= John Wallace (woodcarver) =

Chief John Wallace (Haida) was a Haida people master carver who was commissioned in 1931 by the US Department of the Interior to carve two, 8-foot totem poles, "The Raven" and "The Chief's Daughter." These are in the collection of the Interior Museum. He also worked in Hydaburg Totem Park in the Tongass National Forest, Alaska.

Twenty-one totem poles were brought by the Civilian Conservation Corps and the US Forest Service to Hydaburg in the 1930s. Of these 21 poles, five were restored.

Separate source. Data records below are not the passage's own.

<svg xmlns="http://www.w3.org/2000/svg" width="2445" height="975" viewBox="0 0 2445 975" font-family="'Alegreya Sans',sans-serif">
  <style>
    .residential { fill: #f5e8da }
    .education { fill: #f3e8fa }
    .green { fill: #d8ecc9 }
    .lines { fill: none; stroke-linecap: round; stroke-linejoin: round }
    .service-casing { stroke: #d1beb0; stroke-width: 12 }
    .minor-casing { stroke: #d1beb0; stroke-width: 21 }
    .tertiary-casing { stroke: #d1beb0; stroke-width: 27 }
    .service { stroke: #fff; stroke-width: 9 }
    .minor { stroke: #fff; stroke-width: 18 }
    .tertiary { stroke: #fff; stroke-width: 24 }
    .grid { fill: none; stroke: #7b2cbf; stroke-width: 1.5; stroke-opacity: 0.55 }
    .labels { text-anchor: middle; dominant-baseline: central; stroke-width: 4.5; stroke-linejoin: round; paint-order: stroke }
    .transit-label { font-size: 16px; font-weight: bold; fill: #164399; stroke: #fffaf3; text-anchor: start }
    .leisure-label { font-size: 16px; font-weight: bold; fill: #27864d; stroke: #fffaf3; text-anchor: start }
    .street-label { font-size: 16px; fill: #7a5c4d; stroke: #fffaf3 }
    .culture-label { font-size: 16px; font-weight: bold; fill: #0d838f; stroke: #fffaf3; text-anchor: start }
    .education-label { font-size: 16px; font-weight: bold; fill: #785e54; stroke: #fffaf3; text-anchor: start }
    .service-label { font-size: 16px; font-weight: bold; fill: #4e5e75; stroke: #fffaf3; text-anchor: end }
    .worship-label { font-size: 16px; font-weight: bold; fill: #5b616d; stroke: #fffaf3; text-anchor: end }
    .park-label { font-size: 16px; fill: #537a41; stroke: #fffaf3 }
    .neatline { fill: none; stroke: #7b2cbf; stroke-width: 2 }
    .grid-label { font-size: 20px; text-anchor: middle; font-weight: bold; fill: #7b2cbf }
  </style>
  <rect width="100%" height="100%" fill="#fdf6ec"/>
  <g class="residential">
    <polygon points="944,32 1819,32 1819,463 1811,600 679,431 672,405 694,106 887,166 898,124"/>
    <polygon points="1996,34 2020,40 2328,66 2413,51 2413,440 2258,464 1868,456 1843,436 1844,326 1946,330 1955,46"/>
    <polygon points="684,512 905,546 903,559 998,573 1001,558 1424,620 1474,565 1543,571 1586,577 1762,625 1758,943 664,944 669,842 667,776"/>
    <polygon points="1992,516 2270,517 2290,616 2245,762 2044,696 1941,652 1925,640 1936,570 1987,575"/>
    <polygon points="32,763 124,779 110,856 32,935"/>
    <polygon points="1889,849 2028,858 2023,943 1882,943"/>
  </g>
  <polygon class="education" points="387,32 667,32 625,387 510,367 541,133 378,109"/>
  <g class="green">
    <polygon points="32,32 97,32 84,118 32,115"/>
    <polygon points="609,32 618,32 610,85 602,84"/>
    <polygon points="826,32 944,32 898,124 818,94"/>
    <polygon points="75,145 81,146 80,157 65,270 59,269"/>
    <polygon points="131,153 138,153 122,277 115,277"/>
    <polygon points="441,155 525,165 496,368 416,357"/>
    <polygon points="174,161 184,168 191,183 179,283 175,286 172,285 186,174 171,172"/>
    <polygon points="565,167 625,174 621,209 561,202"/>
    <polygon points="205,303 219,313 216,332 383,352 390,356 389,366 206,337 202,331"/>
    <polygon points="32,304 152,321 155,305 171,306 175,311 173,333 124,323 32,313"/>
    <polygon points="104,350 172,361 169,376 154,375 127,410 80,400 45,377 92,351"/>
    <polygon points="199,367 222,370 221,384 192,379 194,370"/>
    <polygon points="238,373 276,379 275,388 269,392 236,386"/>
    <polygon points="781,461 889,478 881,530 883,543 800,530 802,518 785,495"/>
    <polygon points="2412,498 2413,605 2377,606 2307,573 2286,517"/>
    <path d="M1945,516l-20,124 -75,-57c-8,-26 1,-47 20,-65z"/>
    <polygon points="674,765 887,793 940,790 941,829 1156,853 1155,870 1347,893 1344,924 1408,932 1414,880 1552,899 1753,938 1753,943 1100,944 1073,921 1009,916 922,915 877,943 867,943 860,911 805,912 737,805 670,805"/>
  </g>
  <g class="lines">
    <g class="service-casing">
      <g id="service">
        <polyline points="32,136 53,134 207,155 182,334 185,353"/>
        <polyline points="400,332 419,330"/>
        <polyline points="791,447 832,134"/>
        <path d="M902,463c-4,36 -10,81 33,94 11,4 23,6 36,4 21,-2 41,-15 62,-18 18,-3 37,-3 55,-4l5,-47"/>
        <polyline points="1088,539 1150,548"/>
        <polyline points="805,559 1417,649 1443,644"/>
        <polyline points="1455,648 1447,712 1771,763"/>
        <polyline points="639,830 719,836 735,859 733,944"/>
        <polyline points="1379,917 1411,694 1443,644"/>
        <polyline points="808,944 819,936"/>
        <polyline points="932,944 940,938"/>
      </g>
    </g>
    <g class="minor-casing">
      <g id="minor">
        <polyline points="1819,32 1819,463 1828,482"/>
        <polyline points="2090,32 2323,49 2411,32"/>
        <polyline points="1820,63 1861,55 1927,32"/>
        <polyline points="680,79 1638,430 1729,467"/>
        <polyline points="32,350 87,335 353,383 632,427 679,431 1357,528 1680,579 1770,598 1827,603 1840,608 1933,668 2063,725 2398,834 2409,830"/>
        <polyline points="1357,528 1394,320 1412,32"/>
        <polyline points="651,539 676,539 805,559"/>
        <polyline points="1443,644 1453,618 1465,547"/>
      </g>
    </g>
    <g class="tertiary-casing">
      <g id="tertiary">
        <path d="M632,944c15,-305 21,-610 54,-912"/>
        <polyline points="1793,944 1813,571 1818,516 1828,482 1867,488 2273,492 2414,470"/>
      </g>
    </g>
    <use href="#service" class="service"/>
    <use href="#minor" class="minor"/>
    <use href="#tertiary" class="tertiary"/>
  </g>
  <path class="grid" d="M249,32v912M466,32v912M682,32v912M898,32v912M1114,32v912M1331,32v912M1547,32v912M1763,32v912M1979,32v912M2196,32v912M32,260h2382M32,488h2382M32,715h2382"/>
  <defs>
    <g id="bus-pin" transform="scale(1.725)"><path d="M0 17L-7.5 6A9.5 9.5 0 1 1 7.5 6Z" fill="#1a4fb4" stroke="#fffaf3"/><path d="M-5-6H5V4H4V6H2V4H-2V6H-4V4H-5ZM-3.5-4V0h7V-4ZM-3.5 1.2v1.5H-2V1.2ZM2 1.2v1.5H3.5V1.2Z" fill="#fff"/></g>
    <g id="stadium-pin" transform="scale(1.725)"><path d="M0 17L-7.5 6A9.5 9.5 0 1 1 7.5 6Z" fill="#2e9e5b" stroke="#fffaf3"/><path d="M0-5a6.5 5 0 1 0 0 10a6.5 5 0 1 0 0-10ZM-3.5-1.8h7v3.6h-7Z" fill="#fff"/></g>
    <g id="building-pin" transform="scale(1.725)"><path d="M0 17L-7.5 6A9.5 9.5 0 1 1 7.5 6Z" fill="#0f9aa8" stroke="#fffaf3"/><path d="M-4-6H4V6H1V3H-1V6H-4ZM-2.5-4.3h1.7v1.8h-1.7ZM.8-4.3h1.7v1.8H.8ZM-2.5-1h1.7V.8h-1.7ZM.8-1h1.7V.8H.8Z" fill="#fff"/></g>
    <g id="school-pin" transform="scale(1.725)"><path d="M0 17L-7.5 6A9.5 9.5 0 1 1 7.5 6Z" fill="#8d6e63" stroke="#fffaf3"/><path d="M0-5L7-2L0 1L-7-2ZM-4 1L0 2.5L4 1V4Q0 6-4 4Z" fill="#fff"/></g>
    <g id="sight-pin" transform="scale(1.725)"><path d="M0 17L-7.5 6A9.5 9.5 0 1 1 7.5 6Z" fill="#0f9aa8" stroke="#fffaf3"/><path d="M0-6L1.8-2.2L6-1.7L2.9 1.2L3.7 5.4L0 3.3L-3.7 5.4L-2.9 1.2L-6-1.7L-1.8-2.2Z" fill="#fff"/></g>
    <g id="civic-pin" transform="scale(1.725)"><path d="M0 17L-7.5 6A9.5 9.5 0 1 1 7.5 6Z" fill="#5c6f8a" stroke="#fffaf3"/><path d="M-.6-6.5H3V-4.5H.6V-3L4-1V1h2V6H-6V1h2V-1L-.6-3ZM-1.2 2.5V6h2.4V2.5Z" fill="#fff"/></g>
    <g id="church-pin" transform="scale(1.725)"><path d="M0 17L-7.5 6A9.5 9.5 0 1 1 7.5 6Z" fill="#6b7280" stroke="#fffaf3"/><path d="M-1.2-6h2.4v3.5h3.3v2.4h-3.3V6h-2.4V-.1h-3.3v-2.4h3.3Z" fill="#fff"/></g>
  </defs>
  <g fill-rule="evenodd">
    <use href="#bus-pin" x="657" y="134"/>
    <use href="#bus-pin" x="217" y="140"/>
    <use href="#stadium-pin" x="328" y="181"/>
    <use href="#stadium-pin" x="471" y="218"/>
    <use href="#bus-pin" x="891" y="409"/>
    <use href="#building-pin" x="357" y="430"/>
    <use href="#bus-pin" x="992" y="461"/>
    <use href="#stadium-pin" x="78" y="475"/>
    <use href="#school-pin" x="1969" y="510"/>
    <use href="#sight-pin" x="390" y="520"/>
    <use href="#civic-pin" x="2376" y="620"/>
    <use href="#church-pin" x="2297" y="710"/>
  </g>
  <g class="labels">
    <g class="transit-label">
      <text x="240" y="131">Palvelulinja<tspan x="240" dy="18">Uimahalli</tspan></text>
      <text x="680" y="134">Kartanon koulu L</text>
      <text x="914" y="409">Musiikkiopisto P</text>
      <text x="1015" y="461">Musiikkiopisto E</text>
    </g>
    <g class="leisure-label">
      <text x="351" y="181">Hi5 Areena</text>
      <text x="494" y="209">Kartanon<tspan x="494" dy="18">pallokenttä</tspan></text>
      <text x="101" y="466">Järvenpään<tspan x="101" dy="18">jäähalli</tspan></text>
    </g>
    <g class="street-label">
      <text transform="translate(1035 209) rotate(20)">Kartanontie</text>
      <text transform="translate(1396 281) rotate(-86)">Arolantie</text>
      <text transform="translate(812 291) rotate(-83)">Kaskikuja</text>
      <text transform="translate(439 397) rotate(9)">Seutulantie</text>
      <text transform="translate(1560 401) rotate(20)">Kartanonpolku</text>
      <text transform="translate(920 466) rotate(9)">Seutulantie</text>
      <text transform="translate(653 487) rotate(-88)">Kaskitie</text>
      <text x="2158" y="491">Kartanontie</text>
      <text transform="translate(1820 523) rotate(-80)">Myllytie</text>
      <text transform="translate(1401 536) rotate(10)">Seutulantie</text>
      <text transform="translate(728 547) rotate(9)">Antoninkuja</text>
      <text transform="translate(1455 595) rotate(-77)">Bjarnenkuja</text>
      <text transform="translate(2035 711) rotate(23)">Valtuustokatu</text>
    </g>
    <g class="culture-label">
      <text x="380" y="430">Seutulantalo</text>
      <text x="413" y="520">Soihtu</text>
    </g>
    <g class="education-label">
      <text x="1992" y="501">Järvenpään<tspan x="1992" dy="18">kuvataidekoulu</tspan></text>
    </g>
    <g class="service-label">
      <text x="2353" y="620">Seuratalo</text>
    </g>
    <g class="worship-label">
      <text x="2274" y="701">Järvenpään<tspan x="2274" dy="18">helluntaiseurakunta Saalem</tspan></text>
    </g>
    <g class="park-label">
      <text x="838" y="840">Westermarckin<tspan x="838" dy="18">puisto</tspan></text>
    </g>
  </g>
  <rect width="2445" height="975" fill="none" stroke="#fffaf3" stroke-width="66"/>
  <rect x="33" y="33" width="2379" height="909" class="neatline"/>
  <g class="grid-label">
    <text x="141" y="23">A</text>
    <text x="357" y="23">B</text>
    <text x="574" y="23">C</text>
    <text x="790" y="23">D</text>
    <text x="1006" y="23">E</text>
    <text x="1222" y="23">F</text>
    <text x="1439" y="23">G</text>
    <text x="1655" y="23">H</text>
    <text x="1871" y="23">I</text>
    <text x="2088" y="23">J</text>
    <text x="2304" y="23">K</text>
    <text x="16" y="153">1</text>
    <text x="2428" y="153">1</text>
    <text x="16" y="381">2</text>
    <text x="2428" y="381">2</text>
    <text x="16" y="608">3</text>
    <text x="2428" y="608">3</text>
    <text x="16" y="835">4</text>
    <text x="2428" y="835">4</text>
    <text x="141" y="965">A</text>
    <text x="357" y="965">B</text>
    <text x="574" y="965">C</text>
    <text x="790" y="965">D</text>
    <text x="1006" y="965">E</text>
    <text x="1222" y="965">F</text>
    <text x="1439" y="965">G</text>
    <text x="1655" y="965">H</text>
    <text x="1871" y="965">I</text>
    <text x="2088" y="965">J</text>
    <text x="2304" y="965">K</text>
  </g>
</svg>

The CCC and the US Forest Service commissioned the replication of 16 poles between 1939 and 1942. John Wallace was placed in charge of this effort

In 1939 John Wallace, considered the "last of the Professional Haida totem-carvers" was hired to demonstrated his pole carving at the Golden Gate International Exposition, Treasure Island.

John Wallace was taught to carve by this father, Dwight Wallace (Haida); however, due to pressures by missionary and economic pressures, John Wallace stopped carving and only began again late in life thanks to the financial support of federal government programs. This provided Wallace an opportunity to share his knowledge and techniques with young carvers.

One of Wallace's totem poles is located in Seattle at Lake Washington Ship Canal Waterside Trail.